● **Task details**
Please turn everything in the listing below, from the line containing "longitude: -122.5175" down to the line containing "latitude: 56.0256" (both included), into a Markdown table with the columns Row and Listing line. Leave out blank lines, the pictures and any line outside that stretch.

Data extracted from a collection:

===============

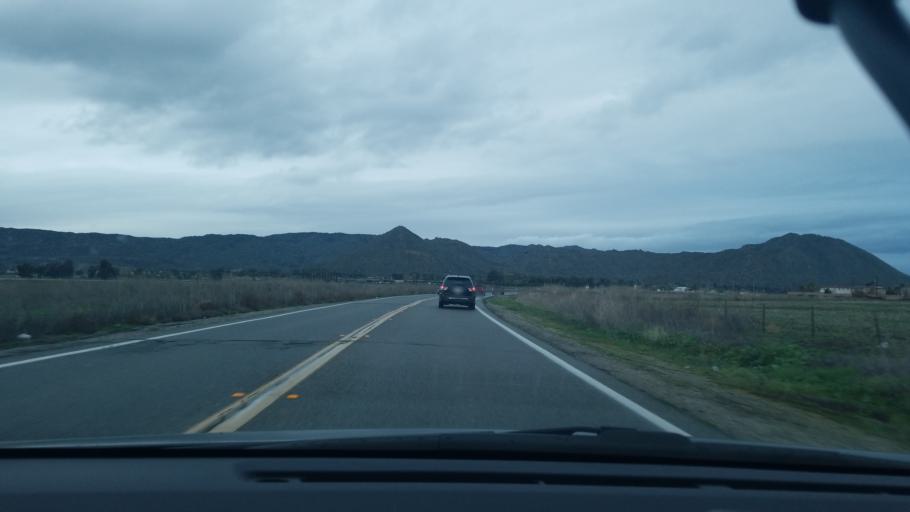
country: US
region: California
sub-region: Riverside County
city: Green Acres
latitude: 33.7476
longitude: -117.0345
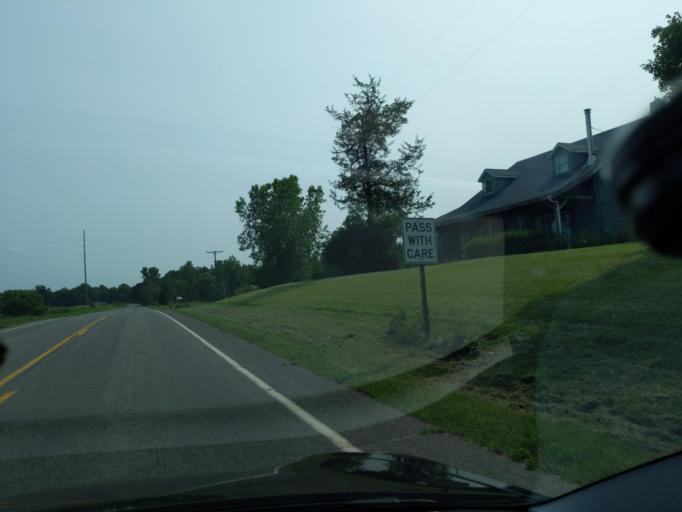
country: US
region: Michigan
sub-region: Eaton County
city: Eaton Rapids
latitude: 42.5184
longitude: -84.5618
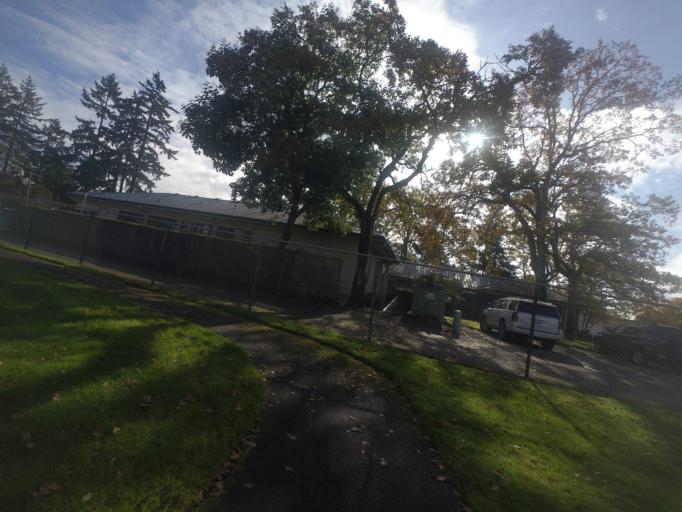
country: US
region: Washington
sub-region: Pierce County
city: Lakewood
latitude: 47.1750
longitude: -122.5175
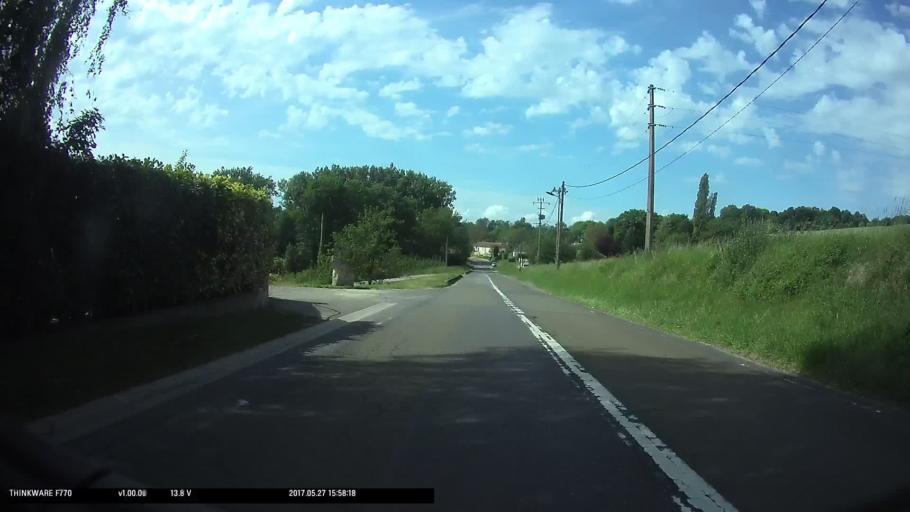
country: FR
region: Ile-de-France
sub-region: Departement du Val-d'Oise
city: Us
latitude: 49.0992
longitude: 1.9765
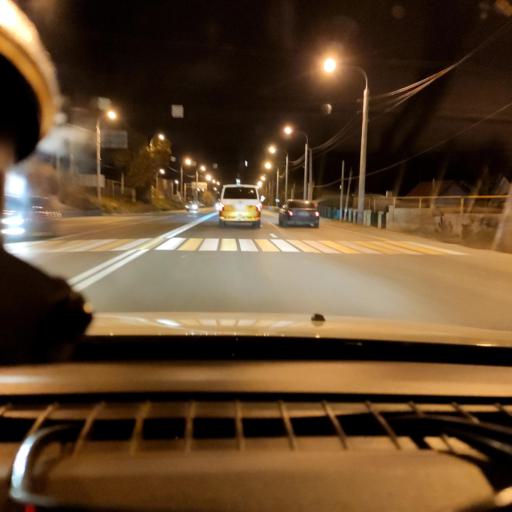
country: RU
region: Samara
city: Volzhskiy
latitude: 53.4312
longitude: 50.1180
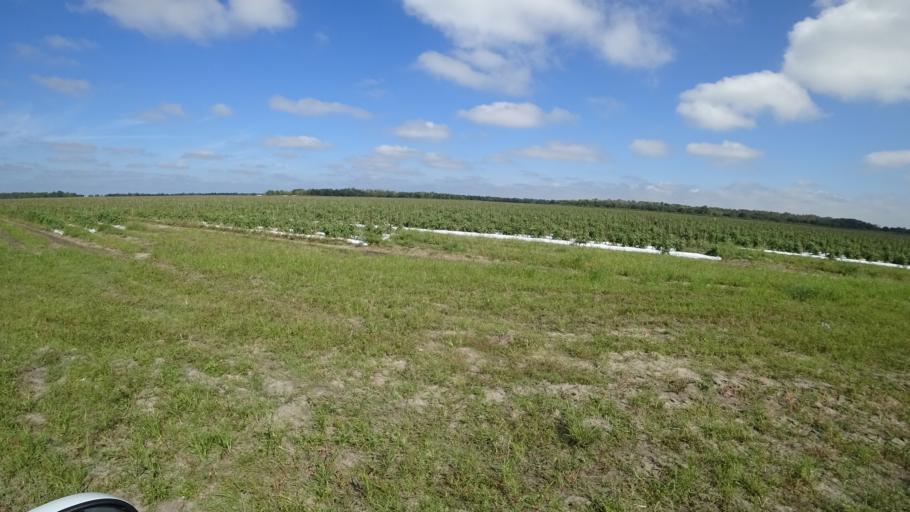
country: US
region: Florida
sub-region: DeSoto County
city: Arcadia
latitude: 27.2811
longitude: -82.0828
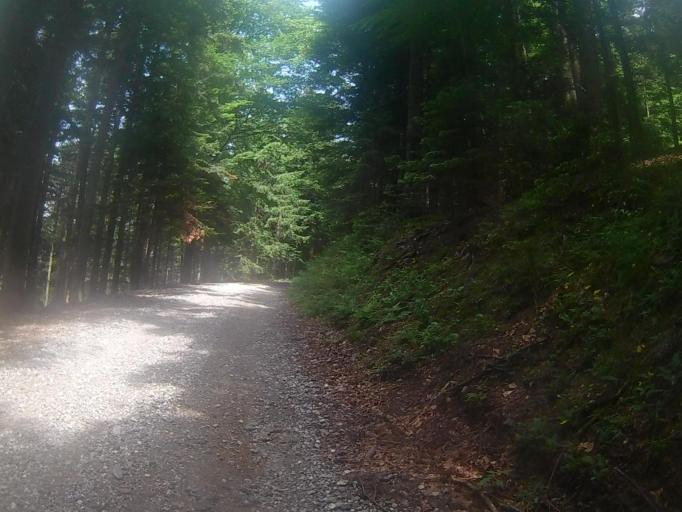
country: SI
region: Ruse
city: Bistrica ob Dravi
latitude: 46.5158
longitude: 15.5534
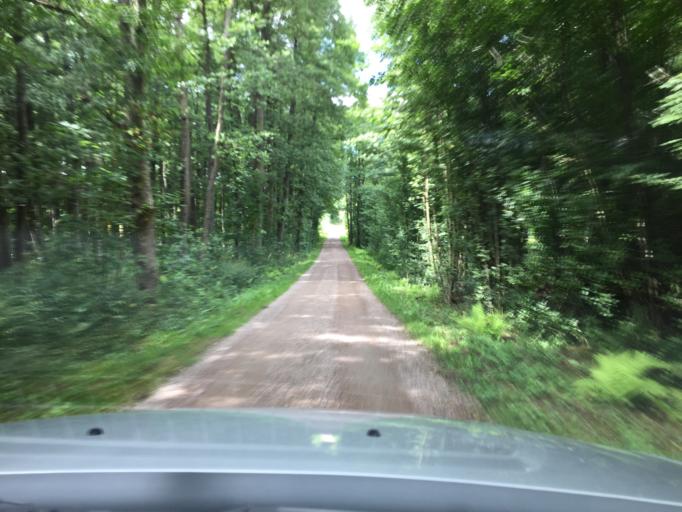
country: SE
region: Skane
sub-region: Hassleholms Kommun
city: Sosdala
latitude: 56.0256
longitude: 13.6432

===============

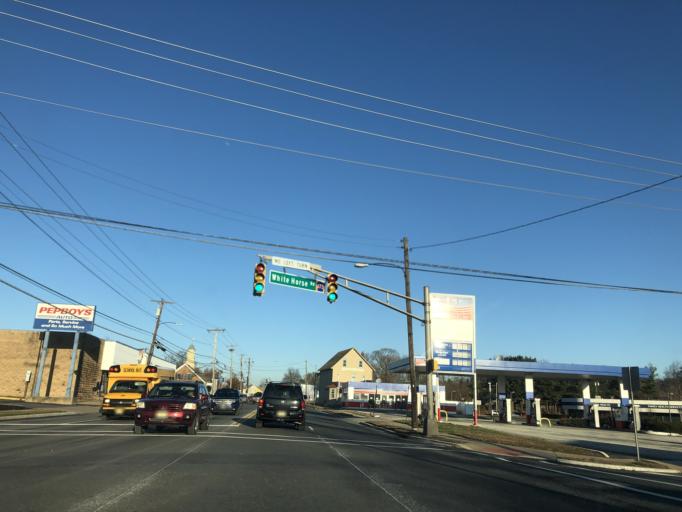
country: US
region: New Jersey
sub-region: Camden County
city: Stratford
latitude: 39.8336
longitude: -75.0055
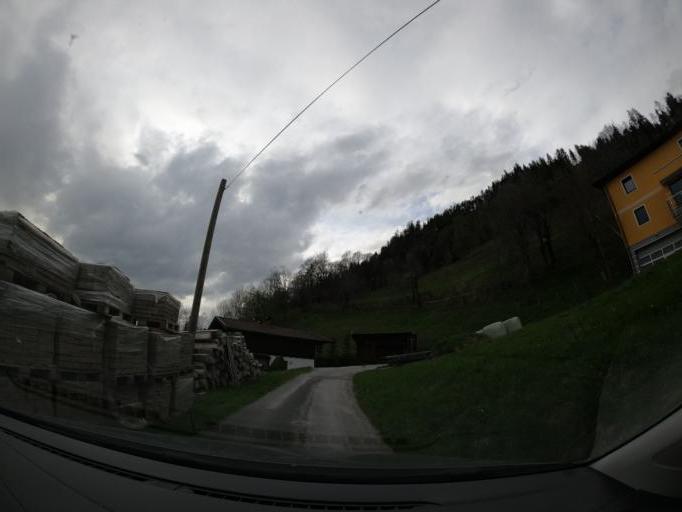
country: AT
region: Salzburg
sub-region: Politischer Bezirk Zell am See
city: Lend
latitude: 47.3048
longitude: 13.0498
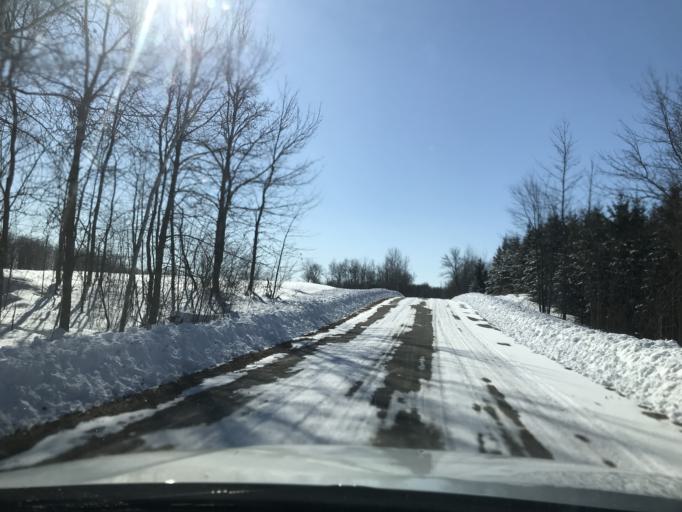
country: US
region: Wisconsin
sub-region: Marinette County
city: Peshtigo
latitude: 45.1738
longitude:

===============

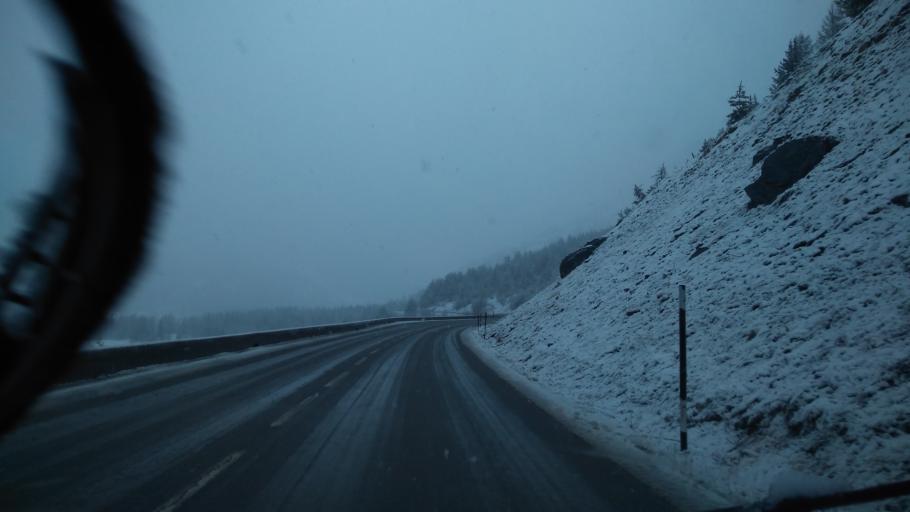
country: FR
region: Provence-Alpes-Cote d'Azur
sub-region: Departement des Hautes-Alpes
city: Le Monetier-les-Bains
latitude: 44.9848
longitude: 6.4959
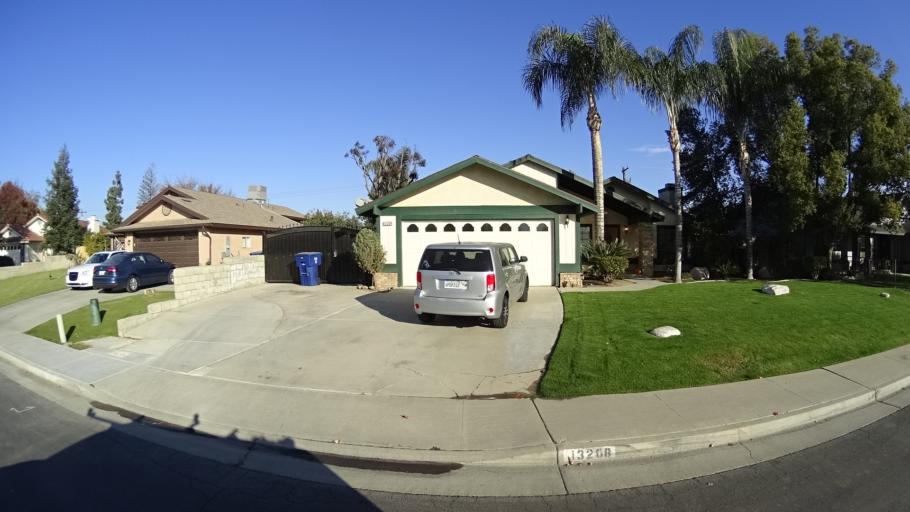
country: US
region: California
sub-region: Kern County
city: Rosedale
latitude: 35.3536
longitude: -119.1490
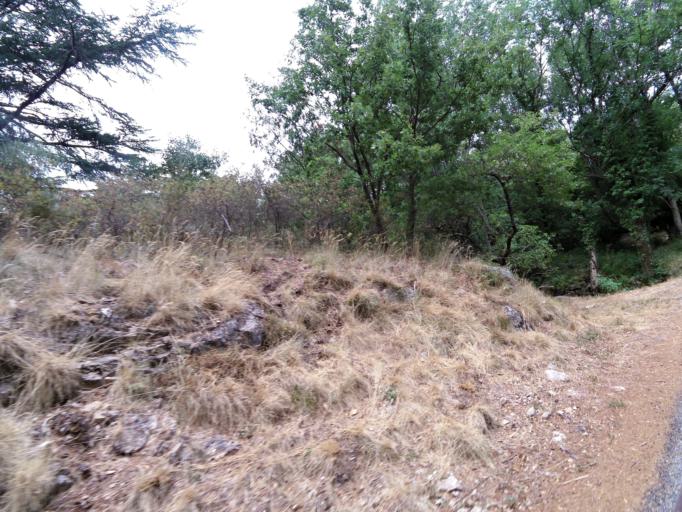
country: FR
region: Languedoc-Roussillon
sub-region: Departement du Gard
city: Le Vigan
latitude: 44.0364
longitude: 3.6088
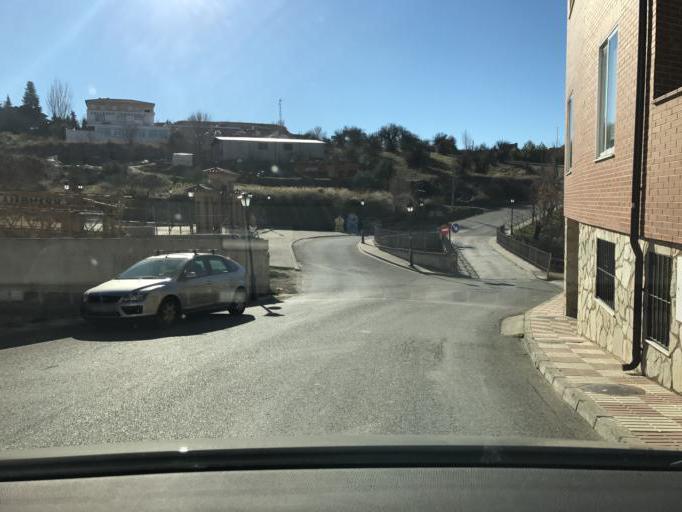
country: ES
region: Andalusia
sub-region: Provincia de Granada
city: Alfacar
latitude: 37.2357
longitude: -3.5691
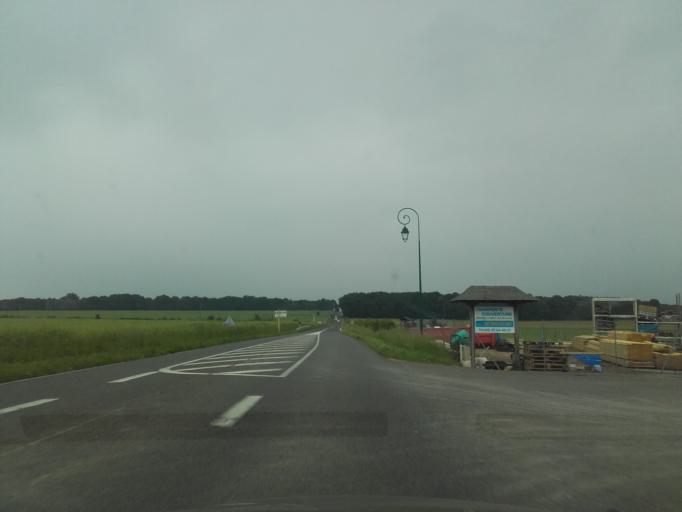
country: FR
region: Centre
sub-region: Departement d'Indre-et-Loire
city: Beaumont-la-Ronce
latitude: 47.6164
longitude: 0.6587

===============

● **Solution for this exercise**
| Row | Listing line |
|---|---|
| 1 | longitude: -122.5175 |
| 2 | country: FR |
| 3 | region: Ile-de-France |
| 4 | sub-region: Departement du Val-d'Oise |
| 5 | city: Us |
| 6 | latitude: 49.0992 |
| 7 | longitude: 1.9765 |
| 8 | country: RU |
| 9 | region: Samara |
| 10 | city: Volzhskiy |
| 11 | latitude: 53.4312 |
| 12 | longitude: 50.1180 |
| 13 | country: US |
| 14 | region: Florida |
| 15 | sub-region: DeSoto County |
| 16 | city: Arcadia |
| 17 | latitude: 27.2811 |
| 18 | longitude: -82.0828 |
| 19 | country: SI |
| 20 | region: Ruse |
| 21 | city: Bistrica ob Dravi |
| 22 | latitude: 46.5158 |
| 23 | longitude: 15.5534 |
| 24 | country: SE |
| 25 | region: Skane |
| 26 | sub-region: Hassleholms Kommun |
| 27 | city: Sosdala |
| 28 | latitude: 56.0256 |